How the Organized Church Changes, Part 4

In the previous blog Dave Thomas explores how an entity like a church changes from a movement to an institution with a large infrastructure. The infrastructure is created for the sake of efficiency in pursuit of the mission. But over time the infrastructure itself can become a mechanism that changes the mission. How the mission changes is explored in the following by Dave Thomas. (Jon Paulien).

The establishment of organizational infrastructure has three effects. First, it sets itself up in competition for resources that would otherwise have gone to frontline mission. Secondly, it places employees in among the volunteers who then tend to dilute their volunteerism because there are now paid people to do the work. And, thirdly, and most importantly to this paper, the appearance and growth of infrastructure produces and makes available managerial or administrative power to those who have charge of the infrastructure. These three things– competition for resources, the appearance of paid personnel, and the rise of managerial/administrative power– become the elements that affect or determine the future of an organization. While the first two items are important and quite interesting, this paper is going to look only at the third one, the rise of administrative power, for it bears most directly on the subject of unconsidered ecclesiological change.

Probably the best way to delve into this is to observe that, in the early stages of an organization, the leaders who originally articulate the vision have no administrative power. The have only the power of persuasion, exhortation, encouragement, prayer, personal appeal and personal example all of which depend on the voluntary compliance of adherents to achieve their desired ends. Early leaders have to win the goodwill of the people. They have to bring followers to the point of willing consent. But the appearance of infrastructure brings with it a very different dynamic for it introduces and very quickly brings to bear, a new kind of power that is of a different sort. Administrative power is very efficient, it is immediately available to leaders and leaders only, and it operates by something other than persuasion.

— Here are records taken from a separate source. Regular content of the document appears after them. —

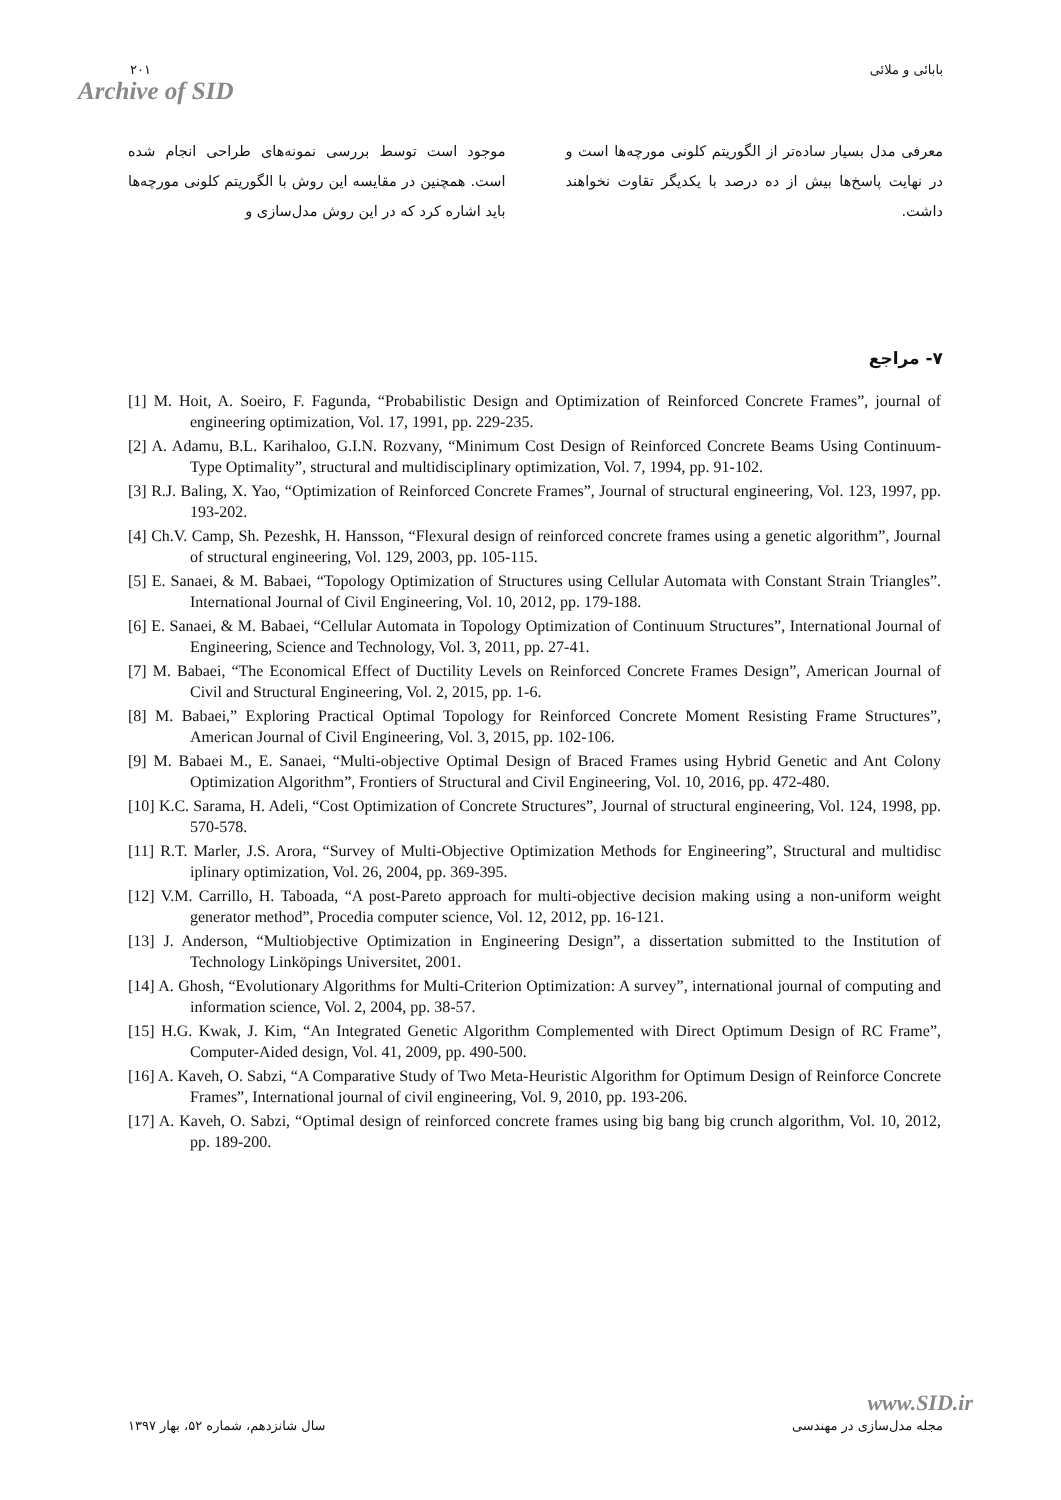۲۰۱
Archive of SID
بابائی و ملائی
موجود است توسط بررسی نمونه‌های طراحی انجام شده است. همچنین در مقایسه این روش با الگوریتم کلونی مورچه‌ها باید اشاره کرد که در این روش مدل‌سازی و
معرفی مدل بسیار ساده‌تر از الگوریتم کلونی مورچه‌ها است و در نهایت پاسخ‌ها بیش از ده درصد با یکدیگر تقاوت نخواهند داشت.
۷- مراجع
[1] M. Hoit, A. Soeiro, F. Fagunda, “Probabilistic Design and Optimization of Reinforced Concrete Frames”, journal of engineering optimization, Vol. 17, 1991, pp. 229-235.
[2] A. Adamu, B.L. Karihaloo, G.I.N. Rozvany, “Minimum Cost Design of Reinforced Concrete Beams Using Continuum-Type Optimality”, structural and multidisciplinary optimization, Vol. 7, 1994, pp. 91-102.
[3] R.J. Baling, X. Yao, “Optimization of Reinforced Concrete Frames”, Journal of structural engineering, Vol. 123, 1997, pp. 193-202.
[4] Ch.V. Camp, Sh. Pezeshk, H. Hansson, “Flexural design of reinforced concrete frames using a genetic algorithm”, Journal of structural engineering, Vol. 129, 2003, pp. 105-115.
[5] E. Sanaei, & M. Babaei, “Topology Optimization of Structures using Cellular Automata with Constant Strain Triangles”. International Journal of Civil Engineering, Vol. 10, 2012, pp. 179-188.
[6] E. Sanaei, & M. Babaei, “Cellular Automata in Topology Optimization of Continuum Structures”, International Journal of Engineering, Science and Technology, Vol. 3, 2011, pp. 27-41.
[7] M. Babaei, “The Economical Effect of Ductility Levels on Reinforced Concrete Frames Design”, American Journal of Civil and Structural Engineering, Vol. 2, 2015, pp. 1-6.
[8] M. Babaei,” Exploring Practical Optimal Topology for Reinforced Concrete Moment Resisting Frame Structures”, American Journal of Civil Engineering, Vol. 3, 2015, pp. 102-106.
[9] M. Babaei M., E. Sanaei, “Multi-objective Optimal Design of Braced Frames using Hybrid Genetic and Ant Colony Optimization Algorithm”, Frontiers of Structural and Civil Engineering, Vol. 10, 2016, pp. 472-480.
[10] K.C. Sarama, H. Adeli, “Cost Optimization of Concrete Structures”, Journal of structural engineering, Vol. 124, 1998, pp. 570-578.
[11] R.T. Marler, J.S. Arora, “Survey of Multi-Objective Optimization Methods for Engineering”, Structural and multidisc iplinary optimization, Vol. 26, 2004, pp. 369-395.
[12] V.M. Carrillo, H. Taboada, “A post-Pareto approach for multi-objective decision making using a non-uniform weight generator method”, Procedia computer science, Vol. 12, 2012, pp. 16-121.
[13] J. Anderson, “Multiobjective Optimization in Engineering Design”, a dissertation submitted to the Institution of Technology Linköpings Universitet, 2001.
[14] A. Ghosh, “Evolutionary Algorithms for Multi-Criterion Optimization: A survey”, international journal of computing and information science, Vol. 2, 2004, pp. 38-57.
[15] H.G. Kwak, J. Kim, “An Integrated Genetic Algorithm Complemented with Direct Optimum Design of RC Frame”, Computer-Aided design, Vol. 41, 2009, pp. 490-500.
[16] A. Kaveh, O. Sabzi, “A Comparative Study of Two Meta-Heuristic Algorithm for Optimum Design of Reinforce Concrete Frames”, International journal of civil engineering, Vol. 9, 2010, pp. 193-206.
[17] A. Kaveh, O. Sabzi, “Optimal design of reinforced concrete frames using big bang big crunch algorithm, Vol. 10, 2012, pp. 189-200.
www.SID.ir
مجله مدل‌سازی در مهندسی سال شانزدهم، شماره ۵۲، بهار ۱۳۹۷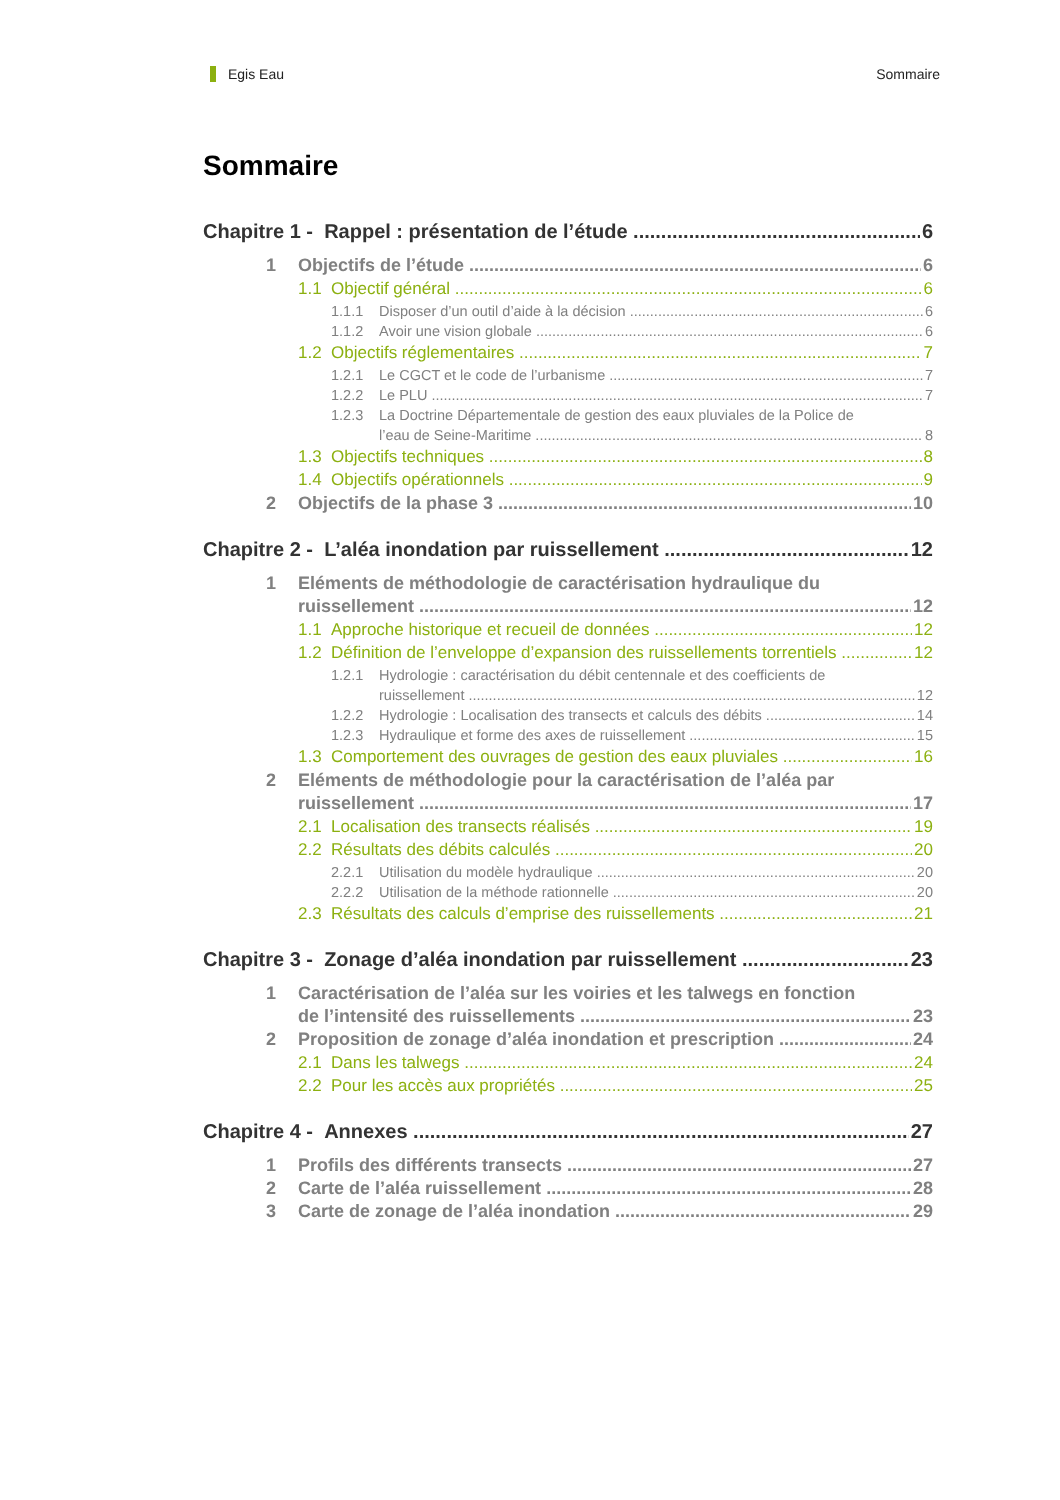Egis Eau Sommaire
Sommaire
Chapitre 1 - Rappel : présentation de l’étude 6
1 Objectifs de l’étude 6
1.1 Objectif général 6
1.1.1 Disposer d’un outil d’aide à la décision 6
1.1.2 Avoir une vision globale 6
1.2 Objectifs réglementaires 7
1.2.1 Le CGCT et le code de l’urbanisme 7
1.2.2 Le PLU 7
1.2.3 La Doctrine Départementale de gestion des eaux pluviales de la Police de
l’eau de Seine-Maritime 8
1.3 Objectifs techniques 8
1.4 Objectifs opérationnels 9
2 Objectifs de la phase 3 10
Chapitre 2 - L’aléa inondation par ruissellement 12
1 Eléments de méthodologie de caractérisation hydraulique du
ruissellement 12
1.1 Approche historique et recueil de données 12
1.2 Définition de l’enveloppe d’expansion des ruissellements torrentiels 12
1.2.1 Hydrologie : caractérisation du débit centennale et des coefficients de
ruissellement 12
1.2.2 Hydrologie : Localisation des transects et calculs des débits 14
1.2.3 Hydraulique et forme des axes de ruissellement 15
1.3 Comportement des ouvrages de gestion des eaux pluviales 16
2 Eléments de méthodologie pour la caractérisation de l’aléa par
ruissellement 17
2.1 Localisation des transects réalisés 19
2.2 Résultats des débits calculés 20
2.2.1 Utilisation du modèle hydraulique 20
2.2.2 Utilisation de la méthode rationnelle 20
2.3 Résultats des calculs d’emprise des ruissellements 21
Chapitre 3 - Zonage d’aléa inondation par ruissellement 23
1 Caractérisation de l’aléa sur les voiries et les talwegs en fonction
de l’intensité des ruissellements 23
2 Proposition de zonage d’aléa inondation et prescription 24
2.1 Dans les talwegs 24
2.2 Pour les accès aux propriétés 25
Chapitre 4 - Annexes 27
1 Profils des différents transects 27
2 Carte de l’aléa ruissellement 28
3 Carte de zonage de l’aléa inondation 29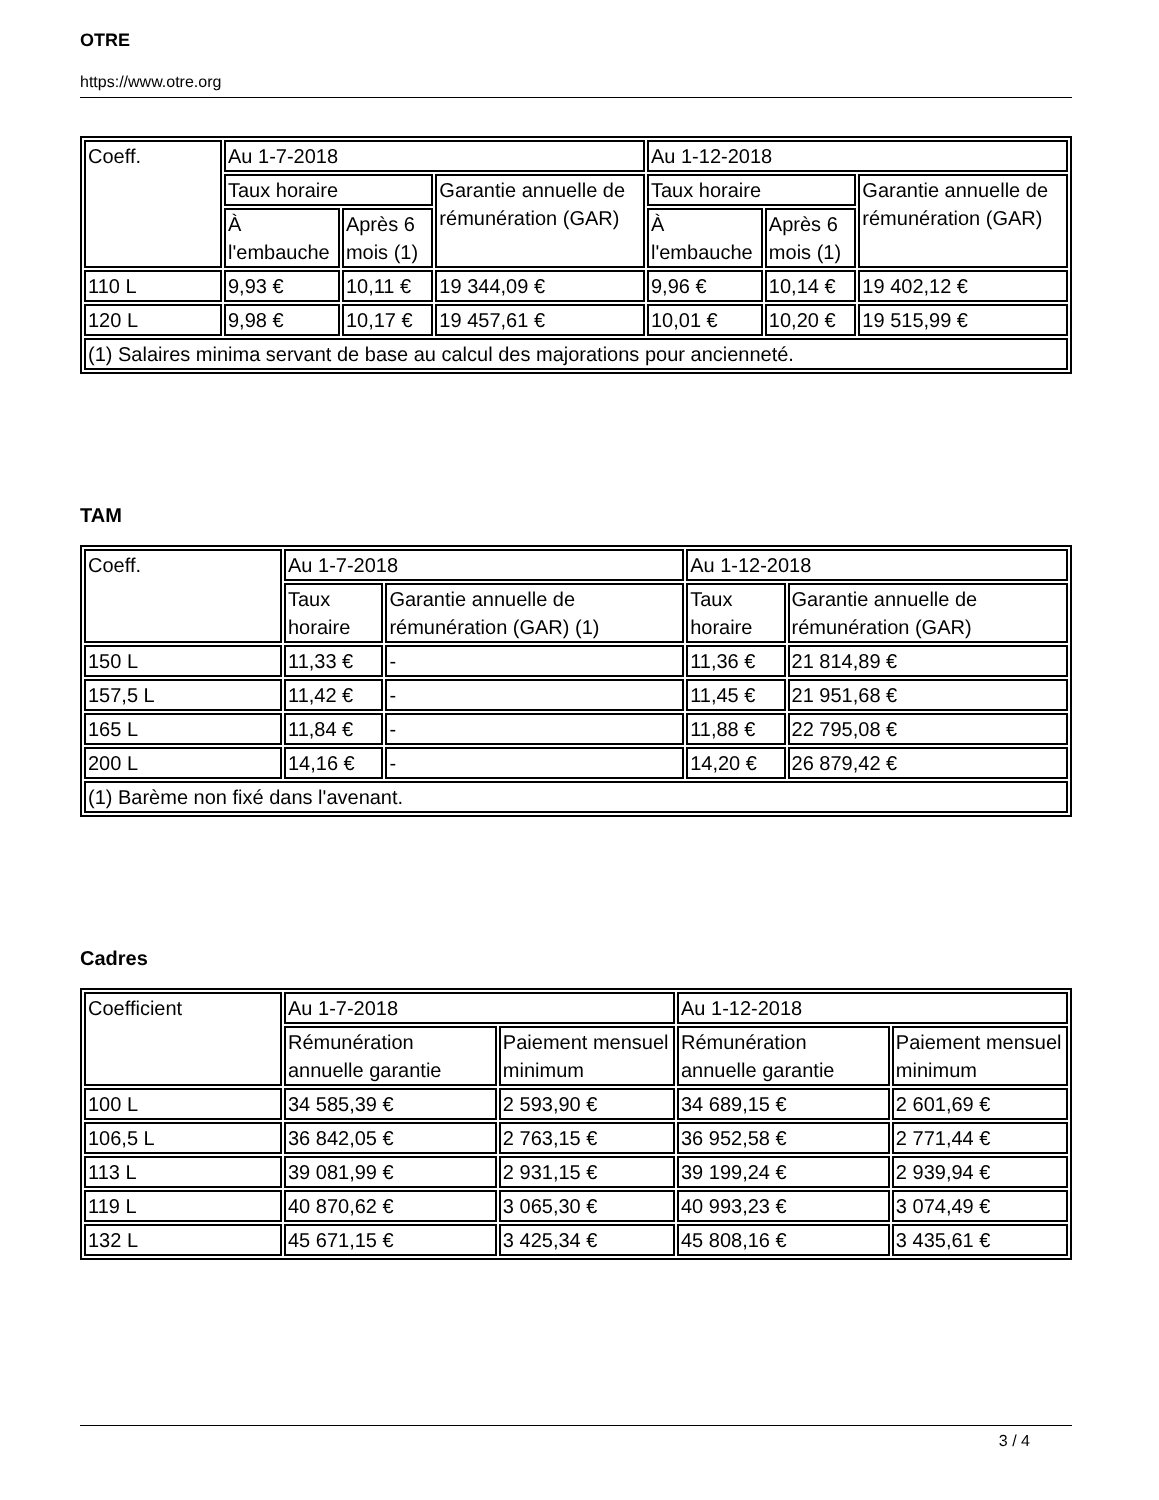OTRE
https://www.otre.org
| Coeff. | Au 1-7-2018 | | | Au 1-12-2018 | | |
| | Taux horaire | | Garantie annuelle de rémunération (GAR) | Taux horaire | | Garantie annuelle de rémunération (GAR) |
| | À l'embauche | Après 6 mois (1) | | À l'embauche | Après 6 mois (1) | |
| 110 L | 9,93 € | 10,11 € | 19 344,09 € | 9,96 € | 10,14 € | 19 402,12 € |
| 120 L | 9,98 € | 10,17 € | 19 457,61 € | 10,01 € | 10,20 € | 19 515,99 € |
| (1) Salaires minima servant de base au calcul des majorations pour ancienneté. | | | | | | |
TAM
| Coeff. | Au 1-7-2018 | | Au 1-12-2018 | |
| | Taux horaire | Garantie annuelle de rémunération (GAR) (1) | Taux horaire | Garantie annuelle de rémunération (GAR) |
| 150 L | 11,33 € | - | 11,36 € | 21 814,89 € |
| 157,5 L | 11,42 € | - | 11,45 € | 21 951,68 € |
| 165 L | 11,84 € | - | 11,88 € | 22 795,08 € |
| 200 L | 14,16 € | - | 14,20 € | 26 879,42 € |
| (1) Barème non fixé dans l'avenant. | | | | |
Cadres
| Coefficient | Au 1-7-2018 | | Au 1-12-2018 | |
| | Rémunération annuelle garantie | Paiement mensuel minimum | Rémunération annuelle garantie | Paiement mensuel minimum |
| 100 L | 34 585,39 € | 2 593,90 € | 34 689,15 € | 2 601,69 € |
| 106,5 L | 36 842,05 € | 2 763,15 € | 36 952,58 € | 2 771,44 € |
| 113 L | 39 081,99 € | 2 931,15 € | 39 199,24 € | 2 939,94 € |
| 119 L | 40 870,62 € | 3 065,30 € | 40 993,23 € | 3 074,49 € |
| 132 L | 45 671,15 € | 3 425,34 € | 45 808,16 € | 3 435,61 € |
3 / 4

Administrative power does not necessarily have to concern itself with the voluntary commitments of those who come under its jurisdiction. It has the power of policy and is able to use the prospect of penalty as motivation.

This difference between persuasion power and coercive power is very important to explore. When a charismatic leader encounters a problem, it is time for visitation, persuasion, exhortation, appeal, invitation, prayer, even tears. Early leaders have to rely on this kind of power even though it is not very efficient and may require time and muddling along to achieve its purposes. Its primary strength is that it elicits the willing compliance of adherents. But the emergence of managerial power makes for a very different scenario. Rather than having to expend time and effort trying to persuade, a manager may go directly to policy by way of which compliance or non-compliance can then be determined. After that, decision-making can be rather straightforward, willing compliance or not.

The temptation to use administrative power can be considerable because it offers the prospect of very quick resolution, it is “fair” in that it applies “across the board,” and it usually requires relatively little deliberation so can be applied quickly which means the “problem” is resolved and the organization can get on to other things. When a religious organization is careful to limit the use of managerial power to issues of infrastructure, life can be very good. But when it allows for a generous expansion of the use of managerial power to include also matters that pertain to belief and faith, it likely enters a whole new arena. History shows that the temptation to broaden managerial power expansively is a temptation that is very difficult to resist. In far too many cases, leaders have succumbed quite readily to the temptation to use managerial power to deal with ideological and belief issues. Discrepancies over doctrine and belief and commitment can be very challenging and messy and prolonged in resolution, so administratively powerful leaders face the great temptation of looking at belief issues as management issues that could be settled not by argumentation, discussion, or persuasion but by appealing to policy after which compliance and non-compliance can be measured. After that, the path to resolution can be very short.

When a religious movement accepts or allows this shift to take place broadly, when it allows for matters of faith and belief to be treated as matters of policy and management, at its heart it transitions away from invitation to coercion replacing the power of persuasion with that of requirement. Instead of calling for assent, it calls for compliance and in so doing, overlays voluntary commitment, which is the essence of religion, with an involuntary mandate, something that is inimical to faith. Administrative power does not work by persuasion and invitation but by coercion. It does not work on the inside but from the outside. It works by mandate, able to administer a penalty of some kind for non-compliance. It is the power of state-craft and so is inappropriate at the level of belief. While administrative power is important and useful, it should not, indeed cannot, effectively be used to manage religious commitments and ideas. Being elected to a position of power does not make a person right. It only makes them powerful. Efforts to enforce compliance easily lead to duplicity rather than genuine faith.

One thought on “How the Organized Church Changes, Part 4

  1. Kemboi Chesimet

    “Being elected to a position of power does not make a person right. It only makes them powerful. Efforts to enforce compliance easily lead to duplicity rather than genuine faith.”
    The old men institution that alleges monopoly of wisdom and experience as it promises the young tomorrow leadership! The sagging and inertia movement leadership struggling to maintain its mission and ideals.